*** Block opens ***

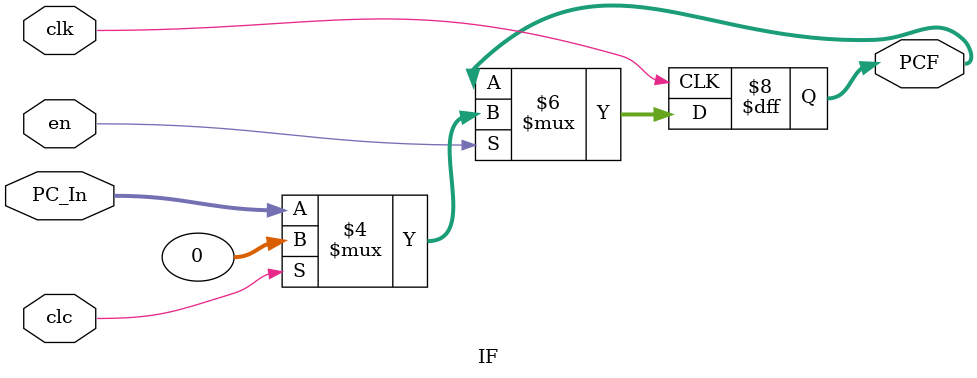
<source format=v>
`timescale 1ns / 1ps


module IF(
    input clk,
    input en,
    input clc,
    input [31:0] PC_In,
    output reg [31:0] PCF
    );
    initial PCF = 0;
    
    always@(posedge clk) begin
        if(en) begin
            if(clc) PCF <= 0;
            else    PCF <= PC_In;
        end
    end
endmodule

</source>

*** Block closes ***

■ **TASK PROMPT**: All of the material above is to be retyped exactly, with no pictures included.

■ **ANSWER SPACE**:
<source format=v>
`timescale 1ns / 1ps


module IF(
    input clk,
    input en,
    input clc,
    input [31:0] PC_In,
    output reg [31:0] PCF
    );
    initial PCF = 0;
    
    always@(posedge clk) begin
        if(en) begin
            if(clc) PCF <= 0;
            else    PCF <= PC_In;
        end
    end
endmodule

</source>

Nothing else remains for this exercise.